In this regard, only “covered employers” are bound by the requirements of the ACA. A covered employer is any employer that employs 50 or more employees working an average of 30 or more hours per week. This includes nonprofit organizations. The determination of a “full-time” employee also includes a “full-time equivalent” (FTE) employee. An FTE employee equals the total number of full-time employees plus the combined number of part-time employee hours divided by 30. Provided an employer’s number of full-time employees exceeds 50, it is covered under the ACA.

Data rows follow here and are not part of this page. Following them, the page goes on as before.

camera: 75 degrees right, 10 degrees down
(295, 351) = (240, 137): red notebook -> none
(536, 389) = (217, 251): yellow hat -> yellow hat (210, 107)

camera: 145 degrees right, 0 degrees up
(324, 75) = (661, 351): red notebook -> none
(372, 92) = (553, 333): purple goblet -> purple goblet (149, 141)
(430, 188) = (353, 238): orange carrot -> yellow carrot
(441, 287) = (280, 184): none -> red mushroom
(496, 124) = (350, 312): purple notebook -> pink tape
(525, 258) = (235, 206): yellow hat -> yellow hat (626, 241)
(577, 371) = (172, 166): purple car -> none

A full-time employee does not, however, include independent contractors or unpaid interns (as defined above), as both are excluded from the definition of “employee” under the FLSA. If an internship is paid, however, there are additional exclusions available. “Seasonal employees” can also be excluded from the ACA. Seasonal employees are defined by the ACA as an individual hired to work for a position that is customarily six months or less at approximately the same time each year. Additionally, the ACA allows parents to keep their children on their insurance until the age of 26. If coverage is provided in that manner, the intern is not required to be covered by the employer.

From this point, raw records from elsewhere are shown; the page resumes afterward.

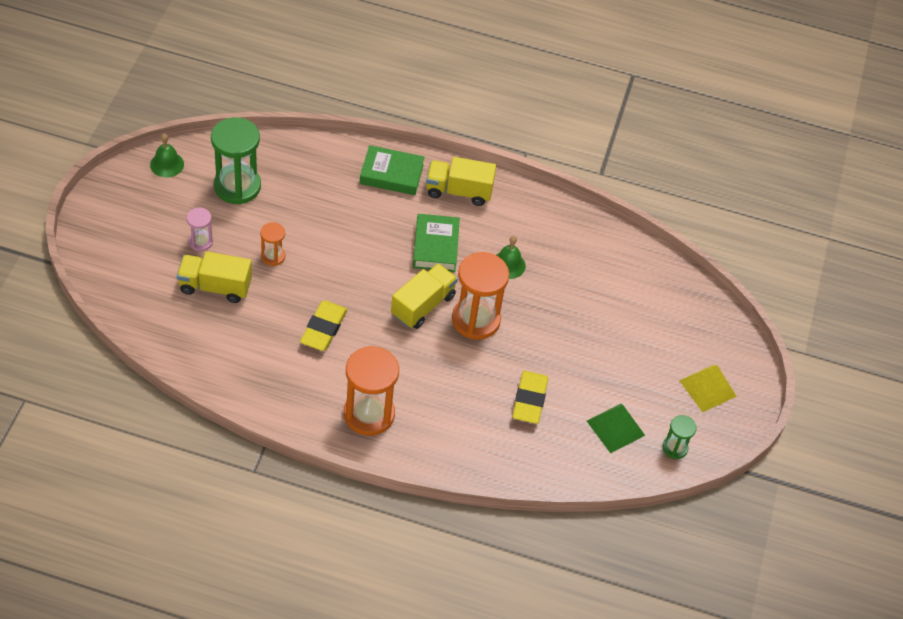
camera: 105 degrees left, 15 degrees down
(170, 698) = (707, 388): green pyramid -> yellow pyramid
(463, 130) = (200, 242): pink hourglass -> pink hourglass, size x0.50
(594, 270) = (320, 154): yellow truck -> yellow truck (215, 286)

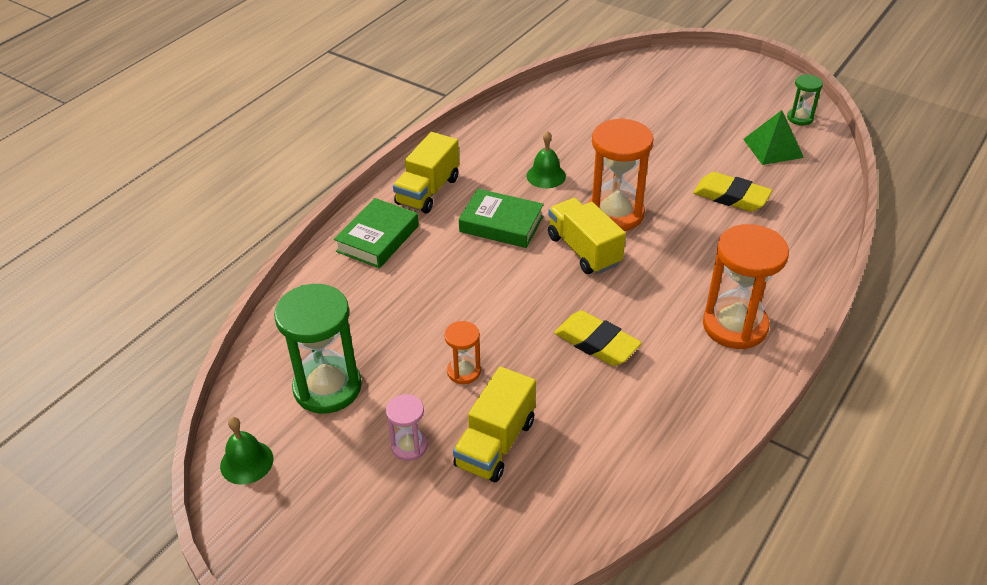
camera: 65 degrees left, 10 degrees down
(707, 388) = (732, 86): yellow pyramid -> none

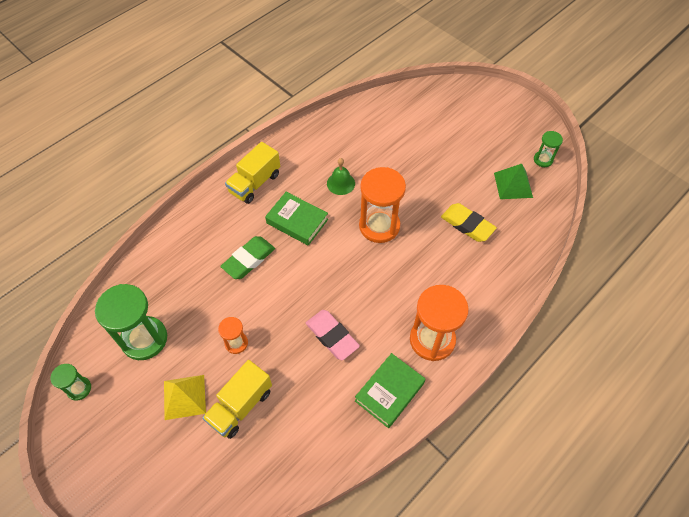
camera: 10 degrees right, 15 degrees up
(246, 462) = (79, 389): green bell -> green hourglass
(378, 238) = (210, 219): green book -> green book (389, 392)
(409, 446) = (184, 397): pink hourglass -> yellow pyramid
(448, 275) = (249, 260): none -> green eraser
(584, 250) = (347, 254): yellow truck -> none
(596, 343) = (332, 336): yellow eraser -> pink eraser

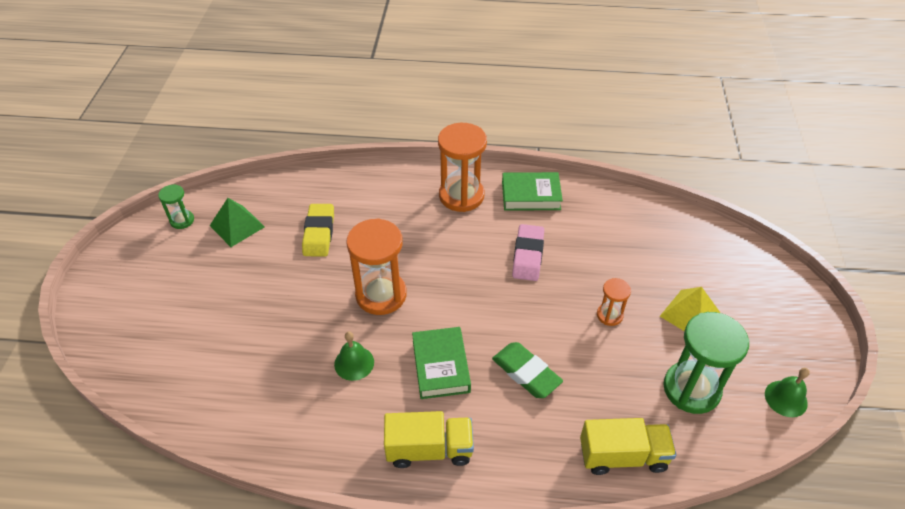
camera: 130 degrees left, 10 degrees down
(79, 389) = (786, 398): green hourglass -> green bell
(240, 406) = (648, 272): yellow truck -> yellow truck (623, 456)
(249, 260) = (526, 373): green eraser -> green eraser turned 45 degrees clockwise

Notwithstanding the foregoing, if an employer has more than 50 FTE employees, it must provide health insurance for its full-time employees, or pay a per-month “Employer Shared Responsibility Payment.” This is essentially a penalty assessed to employers that fail to comply with the ACA. Regarding interns, such positions are usually short-term assignments, lasting only a semester or a few months during the summer. For an individual to be considered fulltime under the ACA, he or she must average more than 30 hours per week for 120 days. The 120 days do not have to be consecutive but must occur during a 360-day period. Accordingly, provided an intern works less than 30 hours per week, or does not work 120 days for an employer, he or she is not covered under the ACA and an employer is not required to provide healthcare coverage. However, if the alternative is true, the intern must be provided coverage and also must be counted toward the number of full-time employees when determining whether an employer is covered by the ACA.
Employers should also be fully aware that the ACA protects against retaliation. If an individual complains about an employer’s implementation, or lack thereof, of any requirement of the ACA and is either terminated, disciplined, or not hired as a result of that complaint, he or she may file a complaint against the employer and seek damages. Employers should be wary of how they treat a new hire or intern who asks relevant questions related to the ACA and the employer’s responsibilities for compliance.

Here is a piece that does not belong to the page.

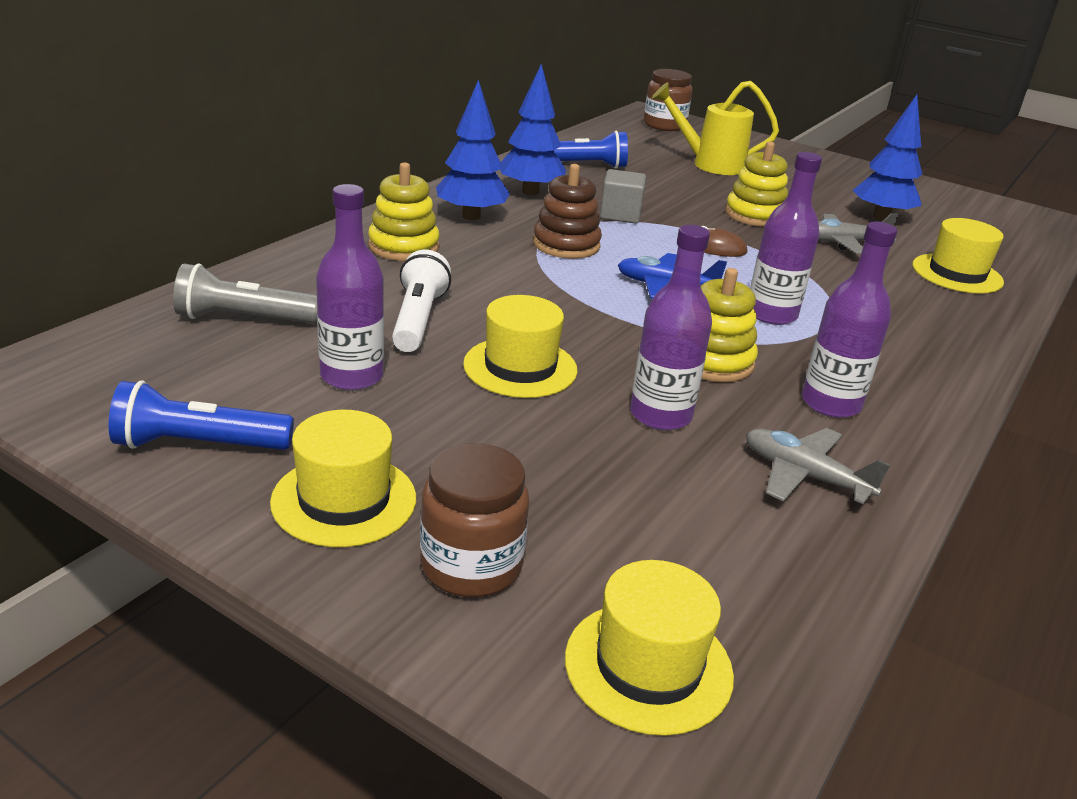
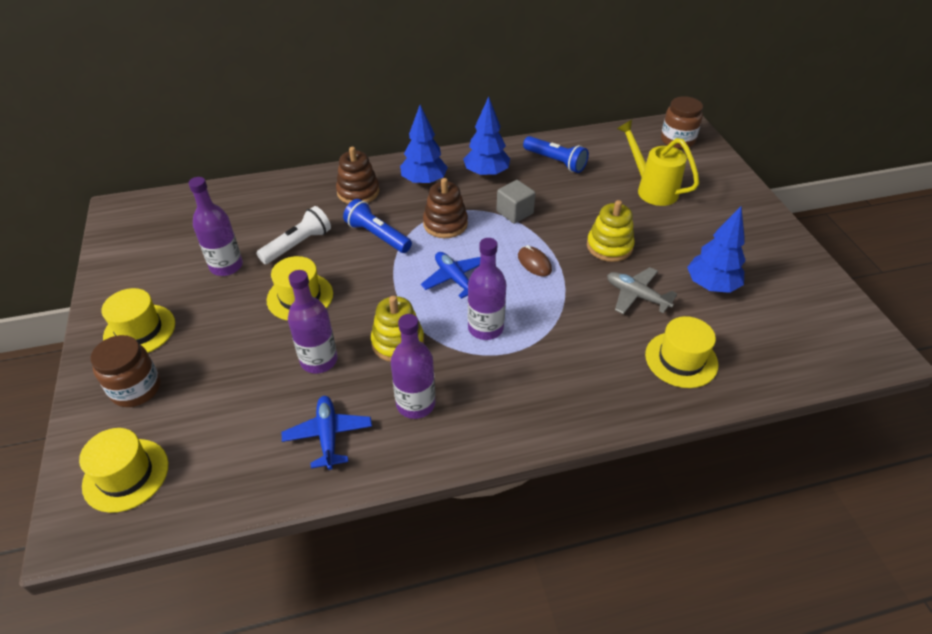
camera: 45 degrees right, 15 degrees up
(199, 445) = (131, 274): blue flashlight -> blue flashlight (377, 236)
(244, 319) = (230, 211): grey flashlight -> none
(403, 247) = (358, 192): yellow stacking toy -> brown stacking toy
(805, 476) = (328, 436): grey plane -> blue plane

Internships provide a benefit to both employers and the interns. Given the current legal landscape, however, employers must be mindful of how they structure such relationships. Each day more lawsuits are filed, more statutes are proposed, and new laws are implemented that impact the internship dynamic. Employers have a legal requirement to keep abreast of such changes to avoid significant liability.
George C. Hlavac, Esquire, and Edward J. Easterly, Esquire, are attorneys in the Labor and Employment Law Department at Norris, McLaughlin & Marcus, P.A.